O dramaturgo
Nelson Rodrigues nasceu em Recife em 1912. Aos 4 anos veio para o Rio de
Janeiro e aos 6 sobreviveu à gripe espanhola. Aos 17, em 1929, conheceu o
sentido trágico da vida, título de obra de um dos mais renomados intelectuais
da época, Miguel de Unamuno. De formação conservadora, presenciou o assassinato
de seu irmão Roberto Rodrigues, na redação do jornal Crítica, do seu pai Mário
Rodrigues.
Por causa de
uma matéria sensacionalista tratando do divórcio da escritora Sylvia Serafim
Thibau e do médico Dr. João Thibau, filho de um dos auxiliares de Oswaldo Cruz
no Instituto de Manguinhos, intitulada “Um rumoroso caso de desquite”, a militante
pelo sufrágio feminino foi à redação do jornal a procura de Mário Rodrigues.

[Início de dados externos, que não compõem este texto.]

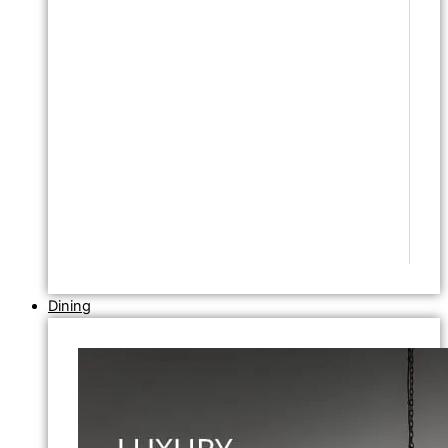
Dining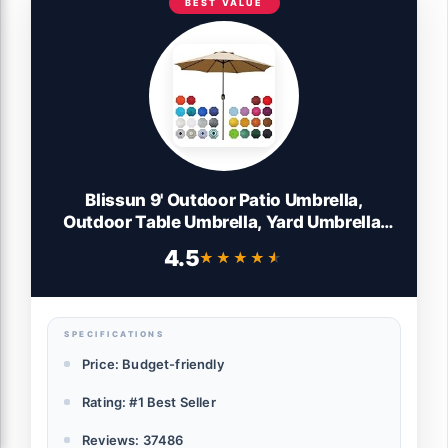
BEST VALUE
Blissun 9' Outdoor Patio Umbrella,
Outdoor Table Umbrella, Yard Umbrella,
Market Umbrella with 8 Sturdy Ribs, Push
4.5
★★★★★
★★★★★
Button Tilt and Crank (Tan)
SPECIFICATIONS
Price: Budget-friendly
Rating: #1 Best Seller
Reviews: 37486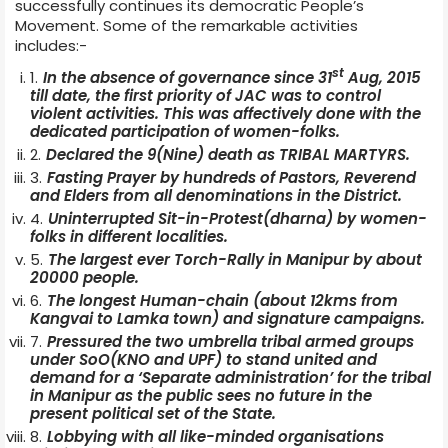
successfully continues its democratic People’s
Movement. Some of the remarkable activities
includes:-
st
In the absence of governance since 31
Aug, 2015
till date, the first priority of JAC was to control
violent activities. This was affectively done with the
dedicated participation of women-folks.
Declared the 9(Nine) death as TRIBAL MARTYRS.
Fasting Prayer by hundreds of Pastors, Reverend
and Elders from all denominations in the District.
Uninterrupted Sit-in-Protest(dharna) by women-
folks in different localities.
The largest ever Torch-Rally in Manipur by about
20000 people.
The longest Human-chain (about 12kms from
Kangvai to Lamka town) and signature campaigns.
Pressured the two umbrella tribal armed groups
under SoO(KNO and UPF) to stand united and
demand for a ‘Separate administration’ for the tribal
in Manipur as the public sees no future in the
present political set of the State.
Lobbying with all like-minded organisations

Ante sua ausência declarou que fora até a redação para matar Mário Rodrigues ou
quaisquer de seus filhos. Assim, sacou uma arma e matou Roberto Rodrigues na
frente do irmão adolescente.
Poucos meses
após a morte do irmão, o pai Mário Rodrigues teve um AVC e também morreu,
deixando a família sem meios de sustento. Mário Rodrigues Filho, que jogava
sinuca com o jovem Roberto Marinho foi trabalhar no jornal O Globo, recém
fundado, e criou a crônica esportiva. Foi também Mário Rodrigues Filho quem
organizou o primeiro desfile de escolas de samba, sob o patrocínio do jornal
onde trabalhava. Mais tarde fundou o Jornal dos Sports. Mário Filho dá
merecido nome ao Maracanã.
A Crítica,
jornal do pai de Nelson Rodrigues, era financiado pelo vice-presidente da
República, Melo Vianna, um jurista mineiro negro que, depois de ter sido juiz
de direito em Carangola/MG, ingressou na política, foi governador de Minas Gerais
e no rodízio da República do Café com Leite foi vice-presidente de Washington
Luiz, deposto pela Revolução de 1930. Mas, retornou ao cenário político como
presidente da Assembleia Nacional Constituinte de 1946.
O período
revolucionário de 1930 foi trágico para a família de Nelson Rodrigues. Dois
membros da família faleceram de forma assombrosa, os revolucionários agitaram o
país e denunciaram o conservadorismo do jornal Crítica, as mulheres em suas
campanhas pelo direito ao voto saíram em defesa da homicida, com o apoio de
parcelada imprensa comprometida com a Aliança Liberal, as sufragistas
apoiaram Sylvia Serafim, pois matara em defesa da honra atingida por um artigo
de jornal. Em outubro de 1930, os revolucionários venceram e o jornal Crítica
foi empastelado e incendiado. Para concluir, Sylvia Thibau foi absolvida, sob
os aplausos da sociedade.
Tais
ocorrências acentuaram o horror de Nelson Rodrigues pelo clamor popular. Os
jovens tenentes, promovidos a capitães, tinham uma concepção de política e de
organização social sob a direção das elites institucionais, com discursos
moralistas. Nelson Rodrigues relatava a hipocrisia da lisura aparente e a
devassidão na vida privada. Conservadoramente, denunciava a moral burguesa.
Num só ato
Nelson Rodrigues conheceu a tragédia, retratada na morte do irmão, o acaso,
pois poderia ter sido o alvo do disparo, e o cinismo, concepção filosófica para
a qual a busca da felicidade consiste em permanecer alheio às dores do mundo e
indiferente aos que sofrem. Mas, o mundo que precisamos construir demanda
compaixão mediante compartilhamento do sentimento alheio.
A vida da
grande escritora Sylvia Thibau também não foi fácil. Poucos anos depois se
suicidou. Sua obra hoje não é lida. A leitura destes autores, contextualizados
em seus momentos históricos, é uma reparação que se pode fazer para compreender
as grandezas e agruras da vida e resgate de suas faces humanas.